Task details: Using the records below, write out only the lines from the line containing "left shoulder: (14, 278)" up to and including the line containing "left ankle: (90, 185)", exactly, with no pictures.

Images with bounding boxes
-.-.-

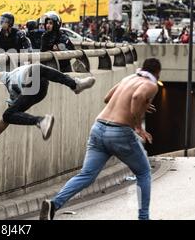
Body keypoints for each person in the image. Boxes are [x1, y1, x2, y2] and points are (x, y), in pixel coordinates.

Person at [39, 58, 161, 221]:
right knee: (144, 172)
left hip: (99, 128)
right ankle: (144, 218)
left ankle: (53, 205)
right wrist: (138, 126)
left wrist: (140, 105)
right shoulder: (151, 85)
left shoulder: (128, 79)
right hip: (120, 132)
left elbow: (107, 98)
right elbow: (138, 96)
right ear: (157, 73)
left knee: (86, 175)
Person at [0, 64, 96, 162]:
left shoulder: (7, 76)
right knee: (8, 114)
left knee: (38, 69)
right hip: (37, 92)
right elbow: (5, 120)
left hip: (38, 82)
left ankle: (75, 84)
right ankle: (40, 121)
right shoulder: (13, 97)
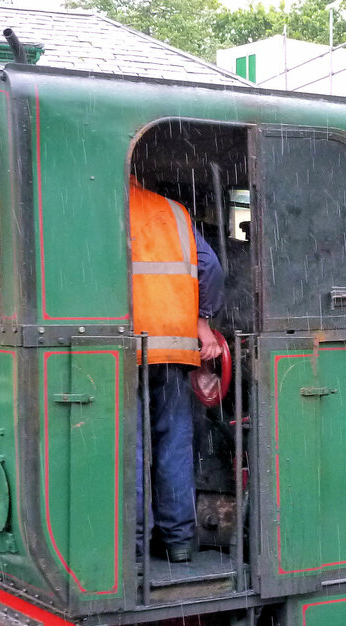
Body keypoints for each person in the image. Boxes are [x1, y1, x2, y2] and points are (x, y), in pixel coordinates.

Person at [130, 176, 225, 563]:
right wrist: (203, 321)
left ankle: (132, 545)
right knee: (173, 444)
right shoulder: (173, 211)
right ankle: (180, 542)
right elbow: (211, 267)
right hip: (173, 346)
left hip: (123, 347)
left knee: (129, 447)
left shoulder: (102, 212)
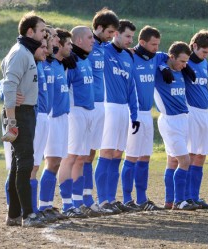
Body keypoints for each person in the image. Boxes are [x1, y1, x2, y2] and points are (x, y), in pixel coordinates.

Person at [1, 11, 47, 227]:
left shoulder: (26, 51)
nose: (44, 35)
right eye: (41, 31)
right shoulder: (20, 52)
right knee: (25, 163)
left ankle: (14, 214)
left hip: (25, 112)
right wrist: (11, 120)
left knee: (18, 165)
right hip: (19, 114)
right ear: (30, 31)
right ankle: (28, 215)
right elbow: (9, 83)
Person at [121, 25, 169, 211]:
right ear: (142, 42)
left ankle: (142, 198)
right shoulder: (130, 56)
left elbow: (166, 56)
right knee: (131, 157)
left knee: (145, 157)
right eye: (153, 44)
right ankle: (127, 199)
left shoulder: (156, 58)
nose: (156, 47)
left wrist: (164, 66)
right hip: (133, 112)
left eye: (158, 44)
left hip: (148, 114)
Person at [94, 20, 139, 213]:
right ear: (115, 34)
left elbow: (131, 89)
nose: (131, 41)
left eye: (132, 37)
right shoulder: (104, 50)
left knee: (118, 155)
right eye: (127, 36)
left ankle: (111, 198)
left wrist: (134, 114)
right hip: (109, 107)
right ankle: (102, 200)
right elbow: (93, 41)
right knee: (106, 153)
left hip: (124, 111)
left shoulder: (129, 57)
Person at [81, 7, 119, 216]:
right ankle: (79, 199)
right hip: (85, 106)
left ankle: (89, 198)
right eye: (110, 32)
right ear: (98, 28)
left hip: (100, 105)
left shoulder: (104, 47)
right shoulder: (85, 45)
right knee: (80, 155)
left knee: (91, 153)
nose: (113, 37)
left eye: (115, 33)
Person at [154, 41, 197, 211]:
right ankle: (180, 201)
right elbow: (154, 57)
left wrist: (183, 66)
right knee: (184, 160)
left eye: (187, 62)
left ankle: (169, 201)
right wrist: (164, 66)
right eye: (182, 61)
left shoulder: (181, 71)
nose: (184, 65)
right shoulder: (160, 72)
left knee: (172, 161)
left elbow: (182, 66)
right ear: (171, 57)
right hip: (170, 121)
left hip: (183, 119)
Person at [58, 26, 95, 217]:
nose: (93, 40)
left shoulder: (85, 59)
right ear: (78, 40)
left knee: (82, 158)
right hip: (75, 113)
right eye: (89, 37)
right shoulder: (71, 62)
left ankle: (77, 201)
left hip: (88, 112)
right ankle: (66, 204)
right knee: (70, 157)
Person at [38, 28, 72, 219]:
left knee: (57, 163)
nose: (56, 42)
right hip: (50, 118)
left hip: (62, 119)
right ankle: (43, 206)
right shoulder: (44, 64)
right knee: (50, 162)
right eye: (53, 39)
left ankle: (48, 205)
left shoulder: (59, 64)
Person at [184, 29, 208, 209]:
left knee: (201, 154)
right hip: (191, 111)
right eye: (204, 52)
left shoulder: (204, 63)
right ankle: (186, 196)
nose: (205, 56)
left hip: (204, 112)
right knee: (190, 153)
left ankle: (195, 197)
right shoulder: (185, 62)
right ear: (194, 46)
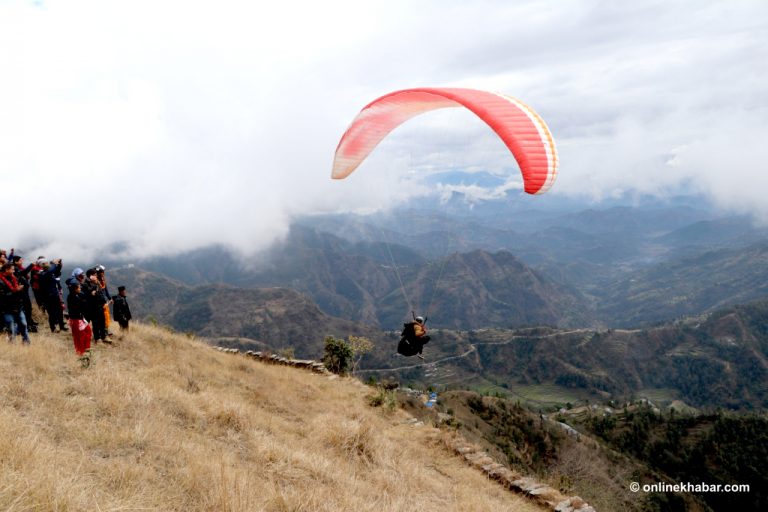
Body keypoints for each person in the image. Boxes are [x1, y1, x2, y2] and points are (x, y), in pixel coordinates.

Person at [0, 263, 31, 344]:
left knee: (24, 324)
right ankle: (12, 344)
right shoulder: (0, 281)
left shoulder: (14, 278)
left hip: (18, 306)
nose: (14, 271)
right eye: (12, 269)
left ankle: (26, 342)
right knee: (10, 327)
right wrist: (16, 291)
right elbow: (2, 297)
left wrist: (20, 289)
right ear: (6, 270)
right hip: (6, 308)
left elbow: (23, 288)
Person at [67, 281, 93, 367]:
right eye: (78, 288)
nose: (80, 289)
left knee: (88, 331)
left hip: (80, 319)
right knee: (79, 337)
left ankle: (86, 349)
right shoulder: (72, 298)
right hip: (76, 320)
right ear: (75, 289)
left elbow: (84, 297)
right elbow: (83, 304)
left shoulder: (77, 295)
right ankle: (81, 354)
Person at [39, 259, 68, 333]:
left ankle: (62, 326)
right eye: (45, 263)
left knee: (60, 310)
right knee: (51, 312)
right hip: (48, 296)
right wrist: (55, 263)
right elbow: (51, 270)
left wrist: (59, 264)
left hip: (55, 294)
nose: (46, 264)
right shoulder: (43, 274)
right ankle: (53, 328)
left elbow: (57, 271)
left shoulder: (49, 273)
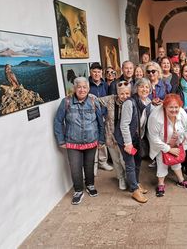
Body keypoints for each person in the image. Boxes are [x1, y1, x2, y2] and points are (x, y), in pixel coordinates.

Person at [54, 77, 105, 205]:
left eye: (85, 87)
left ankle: (90, 185)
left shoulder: (94, 101)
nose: (82, 90)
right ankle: (78, 191)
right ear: (74, 89)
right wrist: (61, 140)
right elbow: (58, 121)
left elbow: (100, 123)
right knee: (75, 167)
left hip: (91, 140)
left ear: (88, 89)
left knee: (89, 165)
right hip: (72, 142)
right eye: (79, 87)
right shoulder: (66, 102)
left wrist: (101, 139)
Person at [147, 94, 187, 197]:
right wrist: (168, 149)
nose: (174, 110)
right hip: (161, 143)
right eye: (171, 107)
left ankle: (181, 180)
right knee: (162, 162)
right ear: (165, 106)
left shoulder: (182, 113)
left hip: (176, 141)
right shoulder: (156, 117)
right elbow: (154, 138)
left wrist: (183, 147)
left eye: (176, 107)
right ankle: (161, 184)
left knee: (175, 161)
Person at [114, 78, 152, 203]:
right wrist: (128, 144)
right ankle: (134, 190)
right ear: (136, 88)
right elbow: (124, 125)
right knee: (130, 164)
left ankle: (135, 183)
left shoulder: (148, 102)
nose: (144, 89)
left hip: (137, 137)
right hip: (126, 138)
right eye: (142, 87)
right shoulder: (129, 103)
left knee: (137, 163)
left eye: (147, 87)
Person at [98, 81, 131, 190]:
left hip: (125, 138)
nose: (124, 96)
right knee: (116, 160)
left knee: (125, 160)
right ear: (117, 92)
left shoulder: (131, 102)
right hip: (111, 136)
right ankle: (120, 178)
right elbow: (96, 101)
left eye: (127, 93)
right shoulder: (110, 99)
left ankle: (130, 178)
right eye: (121, 94)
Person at [88, 62, 113, 173]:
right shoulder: (87, 84)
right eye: (94, 71)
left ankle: (103, 162)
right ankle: (94, 164)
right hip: (91, 116)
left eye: (98, 72)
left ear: (101, 72)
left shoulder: (105, 85)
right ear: (90, 72)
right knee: (93, 138)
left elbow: (108, 100)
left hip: (103, 115)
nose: (97, 74)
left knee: (102, 137)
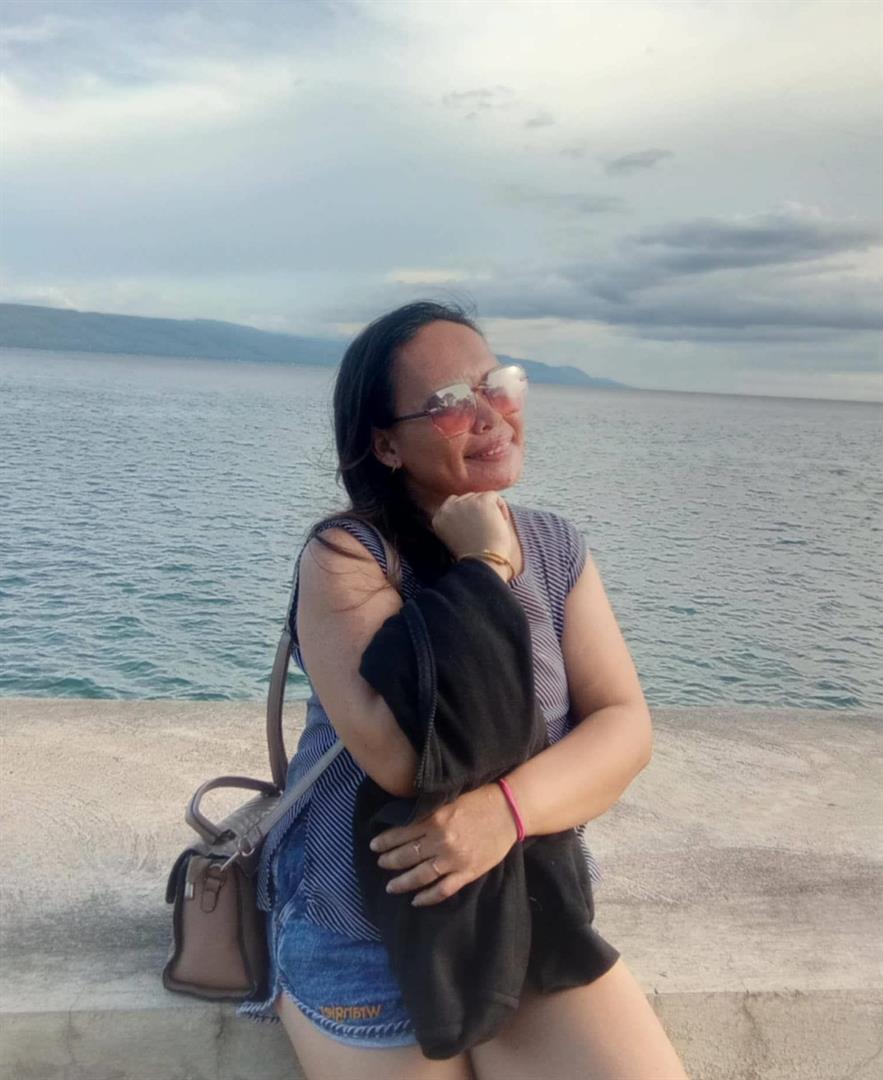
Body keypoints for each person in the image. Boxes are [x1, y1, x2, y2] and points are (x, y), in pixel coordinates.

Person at [236, 300, 689, 1079]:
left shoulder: (554, 545)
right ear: (385, 443)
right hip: (363, 921)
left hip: (520, 904)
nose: (489, 416)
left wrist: (506, 812)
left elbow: (623, 725)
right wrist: (483, 567)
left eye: (497, 385)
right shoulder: (347, 556)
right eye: (448, 403)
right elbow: (401, 758)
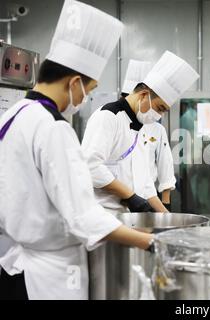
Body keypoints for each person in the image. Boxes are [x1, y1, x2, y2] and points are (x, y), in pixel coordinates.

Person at [0, 0, 153, 300]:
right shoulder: (53, 127)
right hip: (53, 276)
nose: (86, 97)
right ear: (73, 83)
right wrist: (149, 242)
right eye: (90, 89)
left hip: (17, 264)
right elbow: (83, 218)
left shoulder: (15, 113)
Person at [82, 51, 198, 216]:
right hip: (102, 215)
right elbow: (90, 167)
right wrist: (130, 196)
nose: (160, 115)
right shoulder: (108, 116)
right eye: (160, 108)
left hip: (129, 218)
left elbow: (145, 184)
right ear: (144, 95)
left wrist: (167, 218)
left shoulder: (140, 126)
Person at [121, 59, 176, 211]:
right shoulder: (115, 120)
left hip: (148, 199)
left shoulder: (156, 128)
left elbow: (165, 165)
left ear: (144, 96)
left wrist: (165, 205)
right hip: (121, 200)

-.-.-

Result of this exercise:
left shoulder: (14, 278)
left hip: (18, 306)
nose: (14, 271)
right eye: (12, 269)
left ankle: (26, 342)
right knee: (10, 327)
right wrist: (16, 291)
right elbow: (2, 297)
left wrist: (20, 289)
right ear: (6, 270)
right hip: (6, 308)
left elbow: (23, 288)
Person at [67, 281, 93, 367]:
right eye: (78, 288)
nose: (80, 289)
left knee: (88, 331)
left hip: (80, 319)
right knee: (79, 337)
left ankle: (86, 349)
right shoulder: (72, 298)
right hip: (76, 320)
right ear: (75, 289)
left elbow: (84, 297)
right elbow: (83, 304)
left shoulder: (77, 295)
right ankle: (81, 354)
Person at [39, 259, 68, 333]:
left ankle: (62, 326)
right eye: (45, 263)
left knee: (60, 310)
right knee: (51, 312)
right hip: (48, 296)
right wrist: (55, 263)
right elbow: (51, 270)
left wrist: (59, 264)
left hip: (55, 294)
nose: (46, 264)
right shoulder: (43, 274)
right ankle: (53, 328)
left elbow: (57, 271)
left shoulder: (49, 273)
Body keypoints for each person in the image. Boxes are [x1, y1, x2, y2] and points are (x, y), in pixel coordinates.

Person at [54, 77, 105, 205]:
left eye: (85, 87)
left ankle: (90, 185)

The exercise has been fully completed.